P. S.: A propósito da retirada dos quadros de Tchalé Figueira da exposição no Palácio da Assembleia Nacional:
Os fundamentos ou as justificações utilizadas pela Administração da Assembleia Nacional não são convincentes. E revelam, por um lado, precipitação na tomada de decisão e, por outro, falta de coragem para assumir a postura proibicionista, utilizando o pretexto a presença de estudantes no espaço da exposição para agir como agiu.
A precipitação revela-se quando age sozinha que nem os “guardas da revolução”, sem nenhuma concertação com o dono da exposição, ao que parece, o governo;
A falta de coragem manifesta-se quando não se assume o preconceito e a defesa de uma certa moralidade (será a moralidade oficial?), e se faz passar por protetor de crianças “indefesas e ignorantes”.
Será que se trata de uma crítica às escolas que, supostamente, não ensinariam aos estudantes o corpo humano, as formas dos órgãos, as funções dos orgãos reprodutores e a sexualidade?
E se fosse um quadro, mostrando um cão a copular uma cadela, coisa banal nas ruas das nossas cidades, haveria, também, esse impulso castrador?

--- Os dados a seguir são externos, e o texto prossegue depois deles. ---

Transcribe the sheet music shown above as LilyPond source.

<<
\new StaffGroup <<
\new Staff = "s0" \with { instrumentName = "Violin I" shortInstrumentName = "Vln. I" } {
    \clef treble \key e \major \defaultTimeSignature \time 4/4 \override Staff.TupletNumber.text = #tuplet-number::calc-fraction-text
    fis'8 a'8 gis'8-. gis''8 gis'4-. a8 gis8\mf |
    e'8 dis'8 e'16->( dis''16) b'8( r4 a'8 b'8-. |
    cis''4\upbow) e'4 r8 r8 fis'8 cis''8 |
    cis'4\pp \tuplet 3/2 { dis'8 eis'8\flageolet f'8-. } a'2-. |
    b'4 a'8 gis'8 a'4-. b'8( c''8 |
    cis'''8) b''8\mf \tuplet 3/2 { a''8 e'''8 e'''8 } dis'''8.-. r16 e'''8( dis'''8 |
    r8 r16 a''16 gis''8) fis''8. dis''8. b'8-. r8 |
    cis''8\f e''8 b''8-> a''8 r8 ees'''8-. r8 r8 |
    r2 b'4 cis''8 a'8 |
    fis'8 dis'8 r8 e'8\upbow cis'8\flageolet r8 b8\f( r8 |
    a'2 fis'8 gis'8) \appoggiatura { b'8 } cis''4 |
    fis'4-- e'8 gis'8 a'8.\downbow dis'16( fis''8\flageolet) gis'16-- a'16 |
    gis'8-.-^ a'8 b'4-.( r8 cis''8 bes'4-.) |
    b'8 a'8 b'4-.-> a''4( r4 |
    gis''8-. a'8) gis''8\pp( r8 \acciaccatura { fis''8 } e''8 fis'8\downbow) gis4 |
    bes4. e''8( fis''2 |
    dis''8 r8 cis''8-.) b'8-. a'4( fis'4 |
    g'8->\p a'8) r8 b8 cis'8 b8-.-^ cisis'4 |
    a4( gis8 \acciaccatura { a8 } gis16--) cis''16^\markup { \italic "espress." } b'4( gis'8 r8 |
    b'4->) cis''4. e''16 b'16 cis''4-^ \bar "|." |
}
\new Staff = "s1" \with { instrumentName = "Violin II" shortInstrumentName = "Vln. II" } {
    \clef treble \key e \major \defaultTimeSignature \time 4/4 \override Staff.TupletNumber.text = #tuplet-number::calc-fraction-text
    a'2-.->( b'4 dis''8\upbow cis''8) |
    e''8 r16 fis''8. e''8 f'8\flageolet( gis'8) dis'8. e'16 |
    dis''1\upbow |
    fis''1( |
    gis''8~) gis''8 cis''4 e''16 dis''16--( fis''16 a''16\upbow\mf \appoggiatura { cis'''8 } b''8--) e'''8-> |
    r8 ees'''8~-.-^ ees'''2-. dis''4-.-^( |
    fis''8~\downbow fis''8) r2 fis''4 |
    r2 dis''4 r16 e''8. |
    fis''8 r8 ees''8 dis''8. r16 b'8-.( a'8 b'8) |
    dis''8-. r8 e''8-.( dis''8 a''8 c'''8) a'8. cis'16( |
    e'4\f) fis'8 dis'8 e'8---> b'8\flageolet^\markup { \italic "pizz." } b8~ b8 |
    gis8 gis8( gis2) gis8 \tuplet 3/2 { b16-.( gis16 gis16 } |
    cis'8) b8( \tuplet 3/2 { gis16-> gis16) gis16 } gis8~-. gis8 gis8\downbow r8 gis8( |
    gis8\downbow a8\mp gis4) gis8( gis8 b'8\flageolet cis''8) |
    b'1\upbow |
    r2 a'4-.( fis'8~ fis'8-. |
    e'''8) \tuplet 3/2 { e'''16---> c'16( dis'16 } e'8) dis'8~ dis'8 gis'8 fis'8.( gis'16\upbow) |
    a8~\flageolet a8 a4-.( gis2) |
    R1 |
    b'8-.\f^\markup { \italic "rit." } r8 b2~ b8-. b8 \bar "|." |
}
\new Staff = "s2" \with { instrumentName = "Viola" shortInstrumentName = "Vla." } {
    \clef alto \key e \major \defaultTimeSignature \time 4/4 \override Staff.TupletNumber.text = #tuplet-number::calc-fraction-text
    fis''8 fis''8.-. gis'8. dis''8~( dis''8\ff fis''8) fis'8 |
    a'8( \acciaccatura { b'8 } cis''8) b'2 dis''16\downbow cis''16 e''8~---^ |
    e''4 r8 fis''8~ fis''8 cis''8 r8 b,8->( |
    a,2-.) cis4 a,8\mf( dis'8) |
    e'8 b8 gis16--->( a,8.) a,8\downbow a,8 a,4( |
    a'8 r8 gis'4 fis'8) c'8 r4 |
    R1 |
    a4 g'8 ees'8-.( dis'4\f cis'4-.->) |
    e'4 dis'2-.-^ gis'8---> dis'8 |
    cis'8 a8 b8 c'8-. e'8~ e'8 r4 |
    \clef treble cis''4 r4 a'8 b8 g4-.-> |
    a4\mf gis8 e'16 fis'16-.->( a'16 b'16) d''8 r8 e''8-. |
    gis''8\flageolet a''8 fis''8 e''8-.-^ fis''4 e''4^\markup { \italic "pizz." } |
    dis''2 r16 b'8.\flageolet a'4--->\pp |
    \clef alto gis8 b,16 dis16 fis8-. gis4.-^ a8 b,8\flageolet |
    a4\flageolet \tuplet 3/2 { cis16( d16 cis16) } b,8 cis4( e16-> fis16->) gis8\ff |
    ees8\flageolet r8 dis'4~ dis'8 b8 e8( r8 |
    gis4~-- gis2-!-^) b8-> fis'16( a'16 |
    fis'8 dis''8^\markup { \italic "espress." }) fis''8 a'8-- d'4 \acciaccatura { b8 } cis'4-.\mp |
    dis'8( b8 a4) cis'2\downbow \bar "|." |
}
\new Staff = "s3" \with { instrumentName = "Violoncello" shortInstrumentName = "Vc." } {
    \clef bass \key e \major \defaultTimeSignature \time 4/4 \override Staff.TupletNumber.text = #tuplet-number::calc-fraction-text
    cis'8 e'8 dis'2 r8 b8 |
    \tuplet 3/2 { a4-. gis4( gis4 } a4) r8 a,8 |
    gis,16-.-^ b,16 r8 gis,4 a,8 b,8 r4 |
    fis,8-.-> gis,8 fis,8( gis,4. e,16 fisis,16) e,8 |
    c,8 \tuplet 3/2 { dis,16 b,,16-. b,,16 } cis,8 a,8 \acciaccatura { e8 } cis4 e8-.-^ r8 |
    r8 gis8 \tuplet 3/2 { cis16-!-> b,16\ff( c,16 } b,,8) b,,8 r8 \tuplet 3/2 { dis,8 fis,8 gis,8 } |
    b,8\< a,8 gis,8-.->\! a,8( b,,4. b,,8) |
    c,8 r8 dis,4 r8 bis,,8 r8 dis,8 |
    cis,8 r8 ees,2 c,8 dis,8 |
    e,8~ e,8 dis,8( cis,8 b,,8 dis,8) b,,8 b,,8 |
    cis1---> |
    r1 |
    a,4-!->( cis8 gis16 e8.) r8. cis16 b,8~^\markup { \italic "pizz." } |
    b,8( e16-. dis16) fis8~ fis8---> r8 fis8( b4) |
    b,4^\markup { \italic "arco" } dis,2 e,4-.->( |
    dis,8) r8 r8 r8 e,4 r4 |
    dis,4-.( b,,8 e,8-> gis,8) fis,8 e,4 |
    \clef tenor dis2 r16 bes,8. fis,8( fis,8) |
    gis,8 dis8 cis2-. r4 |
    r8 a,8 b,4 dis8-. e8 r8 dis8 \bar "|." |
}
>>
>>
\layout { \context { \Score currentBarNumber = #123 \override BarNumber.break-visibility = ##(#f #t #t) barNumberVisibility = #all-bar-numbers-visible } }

É que a diferença entre um cão e o homem reside no fato de a moralidade pública do cão coincidir a sua moralidade privada.
Um grande tiro nos próprios pés que só não dá demissão, porque, afinal, estamos num país de brandos costumes.
Lembro-me do senhor numa entrevista na rádio, em 90, a pôr “paninhos quentes” sobre a queda do artigo 4°. Quem foram os actores, personagens das negociações? É pena omitirem tantos factos importantes.
Caro Sr. Castilo
Fui um dos integrantes da delegação do MPD nas negociações com o PAICV. Se quiser ter mais informação basta-lhe consultar os jornais da época.
Concordo totalmente com o JAR. Lembro-me perfeitamente desses embates políticos; lembro-me do Eurico Monteiro a chefiar a delegação do MpD e o Corsino Fortes a do Paicv. Lembro-me dos desvarios do Paicv a tentar salvar um regime que, diga-se, começou a cair com a visita do Papa João Paulo II. Lembro-me também, dos embates e debates na rádio, com Jacinto Santos a deixar na “lona” a Cristina Fontes; lembro do PP a dizer que não debatia com Carlos Veiga, porque Veiga era seu funcionário. De facto, se fosse pela vontade do Paicv, as eleições supostamente livres, seriam apenas para grupo de cidadãos, mas nas municipais e, gradualmente, eleições controladas para o parlamento, com o Paicv como força luz e guia da sociedade. Lembro-me, também do lema do Paicv, nas primeiras eleições: “nada de aventuras”! Com isto, dizia o Paicv, o País não estava preparado para ser livre, pelo que, dizia o Paicv, o País precisava de alguma ditadura para aprender e apreender a conviver com a liberdade. Lembro-me ter visto e ouvido JMN em Santa Catarina, a falar mal da democracia, do multipartidarismo. Andou bem o MpD ao esticar a corda. É preciso não ter ilusões, nem o Paicv de PP, nem o Paicv do Aristides Lima, nem o Paicv de JMN, nem o Paicv de JHA são amigos da democracia e da liberdade. O habitat natural do Paicv é a ditadura, a repressão, o totalitarismo. Ainda, em pleno parlamento, assiste-se a rancores do Paicv, contra a Liberdade e Democracia.
Correção: onde se lê Corsino Fortes, deve ler-se Corsino Tolentino.